## Aim of the exercise
Return the first line of the listing below and all the lines after it through the one containing "27: (689, 131, 6.25)", exactly, without pictures.
....................
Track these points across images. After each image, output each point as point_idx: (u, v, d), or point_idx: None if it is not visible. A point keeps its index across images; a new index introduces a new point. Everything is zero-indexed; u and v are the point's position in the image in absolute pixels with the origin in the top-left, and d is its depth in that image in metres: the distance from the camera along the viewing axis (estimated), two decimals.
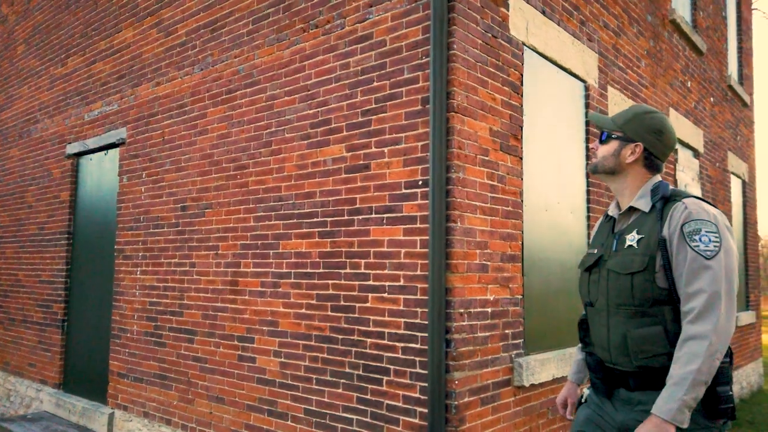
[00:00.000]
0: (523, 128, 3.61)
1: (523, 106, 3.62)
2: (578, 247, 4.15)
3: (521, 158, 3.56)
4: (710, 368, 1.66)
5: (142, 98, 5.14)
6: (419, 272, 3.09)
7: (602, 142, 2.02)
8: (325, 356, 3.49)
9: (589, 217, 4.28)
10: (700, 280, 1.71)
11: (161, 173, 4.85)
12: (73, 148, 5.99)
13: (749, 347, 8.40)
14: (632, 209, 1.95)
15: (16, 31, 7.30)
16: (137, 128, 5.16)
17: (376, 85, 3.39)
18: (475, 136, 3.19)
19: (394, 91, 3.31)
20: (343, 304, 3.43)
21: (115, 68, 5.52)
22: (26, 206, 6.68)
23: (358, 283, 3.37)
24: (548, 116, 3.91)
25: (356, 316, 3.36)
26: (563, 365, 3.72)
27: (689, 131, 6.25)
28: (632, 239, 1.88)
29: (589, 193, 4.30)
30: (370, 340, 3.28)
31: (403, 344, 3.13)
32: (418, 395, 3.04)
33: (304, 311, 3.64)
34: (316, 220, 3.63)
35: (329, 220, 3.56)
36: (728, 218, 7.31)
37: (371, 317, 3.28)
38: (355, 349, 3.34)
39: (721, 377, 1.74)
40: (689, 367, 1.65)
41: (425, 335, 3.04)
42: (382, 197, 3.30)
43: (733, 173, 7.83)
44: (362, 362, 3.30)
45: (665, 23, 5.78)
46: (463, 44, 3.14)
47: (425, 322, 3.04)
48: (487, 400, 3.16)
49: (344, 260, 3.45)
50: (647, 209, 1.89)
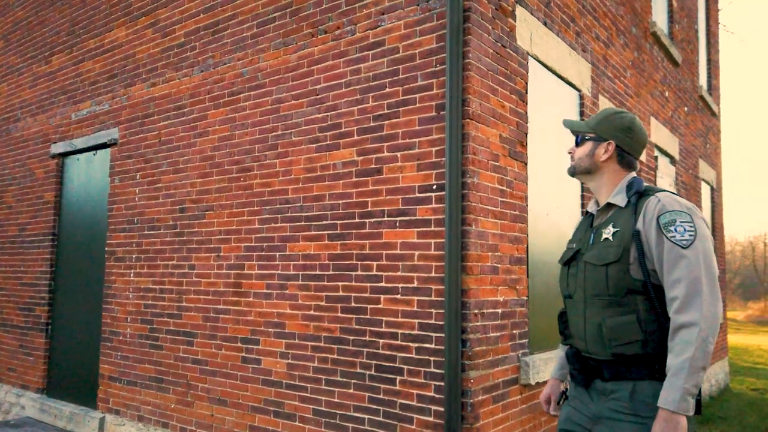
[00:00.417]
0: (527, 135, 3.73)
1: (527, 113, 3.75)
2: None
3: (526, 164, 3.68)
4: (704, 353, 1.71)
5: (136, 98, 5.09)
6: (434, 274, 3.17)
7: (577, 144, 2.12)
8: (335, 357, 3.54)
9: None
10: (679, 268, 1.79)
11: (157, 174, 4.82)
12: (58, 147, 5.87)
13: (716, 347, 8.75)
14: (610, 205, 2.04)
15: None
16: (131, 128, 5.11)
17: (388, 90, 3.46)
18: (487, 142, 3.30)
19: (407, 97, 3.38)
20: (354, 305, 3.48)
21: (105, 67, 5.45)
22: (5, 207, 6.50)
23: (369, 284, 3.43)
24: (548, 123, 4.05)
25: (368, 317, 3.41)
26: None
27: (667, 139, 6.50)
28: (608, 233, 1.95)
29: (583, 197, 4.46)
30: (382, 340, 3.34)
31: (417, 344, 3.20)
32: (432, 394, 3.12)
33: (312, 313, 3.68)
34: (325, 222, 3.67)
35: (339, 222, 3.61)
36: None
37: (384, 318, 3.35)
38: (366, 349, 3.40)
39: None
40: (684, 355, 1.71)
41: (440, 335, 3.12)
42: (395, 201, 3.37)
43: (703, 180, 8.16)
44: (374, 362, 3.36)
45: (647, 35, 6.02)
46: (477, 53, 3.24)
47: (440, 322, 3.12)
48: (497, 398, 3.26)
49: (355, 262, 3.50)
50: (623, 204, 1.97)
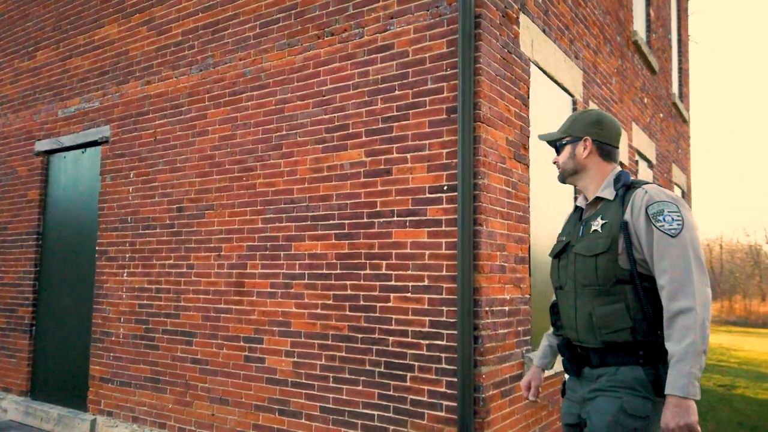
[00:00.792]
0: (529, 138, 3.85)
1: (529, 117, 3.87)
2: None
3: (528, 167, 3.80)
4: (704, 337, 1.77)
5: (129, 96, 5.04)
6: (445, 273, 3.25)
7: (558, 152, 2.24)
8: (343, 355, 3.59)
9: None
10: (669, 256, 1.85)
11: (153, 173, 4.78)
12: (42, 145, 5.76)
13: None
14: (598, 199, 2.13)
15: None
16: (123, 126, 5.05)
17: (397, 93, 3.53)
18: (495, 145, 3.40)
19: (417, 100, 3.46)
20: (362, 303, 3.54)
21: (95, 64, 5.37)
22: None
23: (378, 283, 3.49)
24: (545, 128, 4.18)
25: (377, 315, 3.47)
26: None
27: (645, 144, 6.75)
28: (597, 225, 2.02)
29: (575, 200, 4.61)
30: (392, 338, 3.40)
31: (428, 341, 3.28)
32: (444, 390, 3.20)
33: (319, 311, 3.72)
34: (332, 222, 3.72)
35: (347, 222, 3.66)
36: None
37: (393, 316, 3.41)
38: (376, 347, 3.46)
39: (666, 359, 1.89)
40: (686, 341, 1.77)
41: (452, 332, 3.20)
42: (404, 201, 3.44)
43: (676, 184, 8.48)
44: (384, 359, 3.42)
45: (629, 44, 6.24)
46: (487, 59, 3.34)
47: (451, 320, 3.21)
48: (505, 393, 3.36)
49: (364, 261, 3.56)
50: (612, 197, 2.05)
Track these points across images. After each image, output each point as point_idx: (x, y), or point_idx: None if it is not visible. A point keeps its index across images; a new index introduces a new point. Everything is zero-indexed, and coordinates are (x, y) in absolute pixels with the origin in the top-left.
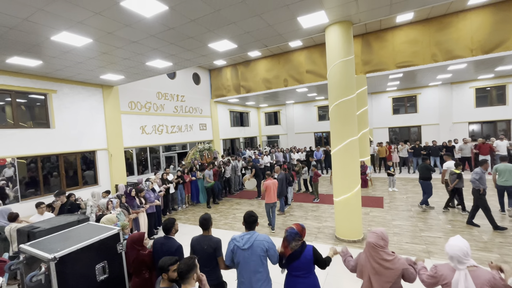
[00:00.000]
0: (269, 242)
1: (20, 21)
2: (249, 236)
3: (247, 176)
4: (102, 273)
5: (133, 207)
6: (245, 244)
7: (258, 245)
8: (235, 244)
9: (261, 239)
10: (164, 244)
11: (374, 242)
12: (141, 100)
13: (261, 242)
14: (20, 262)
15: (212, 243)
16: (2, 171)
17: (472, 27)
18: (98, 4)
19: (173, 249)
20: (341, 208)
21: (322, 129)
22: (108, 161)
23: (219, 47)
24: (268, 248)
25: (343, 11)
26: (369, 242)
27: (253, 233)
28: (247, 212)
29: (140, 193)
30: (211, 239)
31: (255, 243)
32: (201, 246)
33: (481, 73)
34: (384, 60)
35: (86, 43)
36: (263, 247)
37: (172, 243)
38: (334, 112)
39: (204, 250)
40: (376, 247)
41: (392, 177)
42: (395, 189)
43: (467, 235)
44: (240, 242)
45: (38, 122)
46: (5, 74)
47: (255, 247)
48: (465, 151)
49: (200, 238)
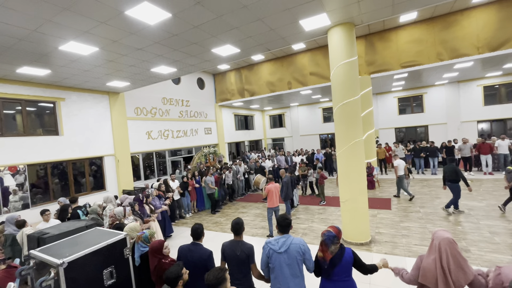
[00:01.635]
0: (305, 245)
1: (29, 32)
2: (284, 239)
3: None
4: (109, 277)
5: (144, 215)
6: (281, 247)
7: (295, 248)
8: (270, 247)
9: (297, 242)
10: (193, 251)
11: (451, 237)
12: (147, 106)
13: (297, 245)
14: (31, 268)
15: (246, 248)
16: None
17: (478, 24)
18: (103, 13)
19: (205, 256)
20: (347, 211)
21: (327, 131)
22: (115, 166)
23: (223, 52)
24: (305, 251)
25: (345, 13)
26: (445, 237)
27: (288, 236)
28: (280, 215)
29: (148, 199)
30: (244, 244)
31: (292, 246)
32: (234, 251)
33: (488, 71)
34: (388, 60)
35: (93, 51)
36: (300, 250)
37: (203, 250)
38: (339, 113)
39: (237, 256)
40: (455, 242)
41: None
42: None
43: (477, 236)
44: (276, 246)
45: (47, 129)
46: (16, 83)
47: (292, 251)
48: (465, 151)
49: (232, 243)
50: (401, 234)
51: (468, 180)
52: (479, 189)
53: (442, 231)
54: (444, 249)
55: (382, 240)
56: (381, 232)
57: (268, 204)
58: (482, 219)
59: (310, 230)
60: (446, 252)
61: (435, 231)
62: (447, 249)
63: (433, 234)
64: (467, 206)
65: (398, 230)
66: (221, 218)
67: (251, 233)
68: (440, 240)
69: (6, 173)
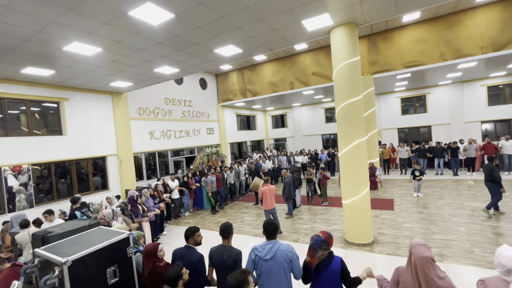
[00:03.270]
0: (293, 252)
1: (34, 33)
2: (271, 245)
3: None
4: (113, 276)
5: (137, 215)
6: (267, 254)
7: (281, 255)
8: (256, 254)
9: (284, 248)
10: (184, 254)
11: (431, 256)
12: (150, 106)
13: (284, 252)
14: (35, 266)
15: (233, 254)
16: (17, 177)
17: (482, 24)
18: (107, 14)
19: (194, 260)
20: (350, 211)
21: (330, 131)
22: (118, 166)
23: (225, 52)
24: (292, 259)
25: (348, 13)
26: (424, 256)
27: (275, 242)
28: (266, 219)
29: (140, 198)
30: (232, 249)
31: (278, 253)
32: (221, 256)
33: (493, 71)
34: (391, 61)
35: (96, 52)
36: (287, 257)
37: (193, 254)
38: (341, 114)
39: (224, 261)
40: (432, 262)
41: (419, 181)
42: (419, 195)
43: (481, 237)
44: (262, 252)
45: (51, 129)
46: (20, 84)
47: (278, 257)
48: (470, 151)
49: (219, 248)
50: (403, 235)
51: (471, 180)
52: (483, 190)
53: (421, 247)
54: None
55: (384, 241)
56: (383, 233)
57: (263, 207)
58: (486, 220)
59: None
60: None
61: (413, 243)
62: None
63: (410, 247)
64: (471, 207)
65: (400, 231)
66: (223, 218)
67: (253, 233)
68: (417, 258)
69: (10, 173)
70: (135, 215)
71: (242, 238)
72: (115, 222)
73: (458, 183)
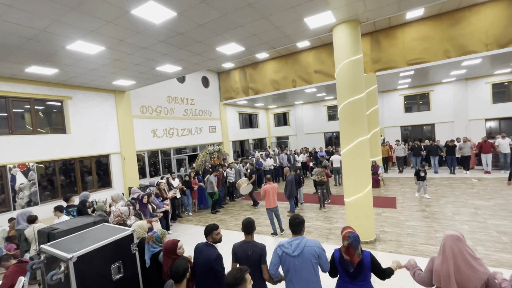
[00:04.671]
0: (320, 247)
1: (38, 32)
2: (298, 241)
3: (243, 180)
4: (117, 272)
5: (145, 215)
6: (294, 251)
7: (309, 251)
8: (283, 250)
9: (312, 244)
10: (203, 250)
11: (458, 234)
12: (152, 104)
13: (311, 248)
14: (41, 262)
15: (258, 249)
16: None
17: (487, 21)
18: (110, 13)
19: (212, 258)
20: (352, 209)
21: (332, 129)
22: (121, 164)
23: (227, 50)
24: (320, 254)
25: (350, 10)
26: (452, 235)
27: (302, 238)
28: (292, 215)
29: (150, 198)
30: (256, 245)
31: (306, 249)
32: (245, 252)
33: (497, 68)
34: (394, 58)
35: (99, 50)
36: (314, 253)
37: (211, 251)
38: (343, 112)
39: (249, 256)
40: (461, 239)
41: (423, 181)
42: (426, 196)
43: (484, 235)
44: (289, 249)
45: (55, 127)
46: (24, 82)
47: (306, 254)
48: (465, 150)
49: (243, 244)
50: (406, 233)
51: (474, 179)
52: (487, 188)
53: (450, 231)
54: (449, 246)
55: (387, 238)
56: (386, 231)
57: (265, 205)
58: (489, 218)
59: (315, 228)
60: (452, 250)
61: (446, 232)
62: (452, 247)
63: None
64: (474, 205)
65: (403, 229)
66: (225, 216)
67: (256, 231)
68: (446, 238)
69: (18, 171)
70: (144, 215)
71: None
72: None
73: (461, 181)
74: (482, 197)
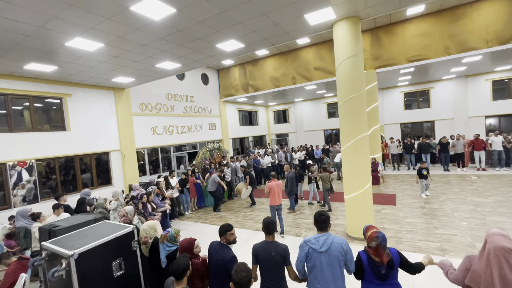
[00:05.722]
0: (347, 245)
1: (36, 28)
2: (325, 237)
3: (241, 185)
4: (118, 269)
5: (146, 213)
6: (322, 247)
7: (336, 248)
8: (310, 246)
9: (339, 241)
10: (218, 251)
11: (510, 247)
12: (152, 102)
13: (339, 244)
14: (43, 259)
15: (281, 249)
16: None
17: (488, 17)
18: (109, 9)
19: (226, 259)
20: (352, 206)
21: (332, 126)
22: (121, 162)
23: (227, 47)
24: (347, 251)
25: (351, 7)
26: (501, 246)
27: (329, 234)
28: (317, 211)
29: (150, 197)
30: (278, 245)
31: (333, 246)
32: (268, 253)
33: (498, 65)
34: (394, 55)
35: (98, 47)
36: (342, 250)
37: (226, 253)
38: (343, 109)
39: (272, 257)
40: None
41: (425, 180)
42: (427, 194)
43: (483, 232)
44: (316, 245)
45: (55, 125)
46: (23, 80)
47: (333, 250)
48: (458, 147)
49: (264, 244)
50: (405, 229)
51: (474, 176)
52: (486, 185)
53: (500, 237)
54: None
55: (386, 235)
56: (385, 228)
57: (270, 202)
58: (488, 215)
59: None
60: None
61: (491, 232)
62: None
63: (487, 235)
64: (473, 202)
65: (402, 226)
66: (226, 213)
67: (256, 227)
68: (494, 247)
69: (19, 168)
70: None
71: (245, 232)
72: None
....................
## Response area
Track these points across images. After each image, output each point as point_idx: (u, v, d), or point_idx: None if it is not visible. A point keeps its index across images; a new index introduces a new point. Everything is zero-indexed; u and v are the point's position in the image in absolute pixels with the origin in the top-left, and d is its depth in that image in metres: the distance from the camera along the viewing axis (estimated), two decimals.
[00:00.000]
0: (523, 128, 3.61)
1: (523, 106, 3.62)
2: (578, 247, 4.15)
3: (521, 158, 3.56)
4: (710, 368, 1.66)
5: (142, 98, 5.14)
6: (419, 272, 3.09)
7: (602, 142, 2.02)
8: (325, 356, 3.49)
9: (589, 217, 4.28)
10: (700, 280, 1.71)
11: (161, 173, 4.85)
12: (73, 148, 5.99)
13: (749, 347, 8.40)
14: (632, 209, 1.95)
15: (16, 31, 7.30)
16: (137, 128, 5.16)
17: (376, 85, 3.39)
18: (475, 136, 3.19)
19: (394, 91, 3.31)
20: (343, 304, 3.43)
21: (115, 68, 5.52)
22: (26, 206, 6.68)
23: (358, 283, 3.37)
24: (548, 116, 3.91)
25: (356, 316, 3.36)
26: (563, 365, 3.72)
27: (689, 131, 6.25)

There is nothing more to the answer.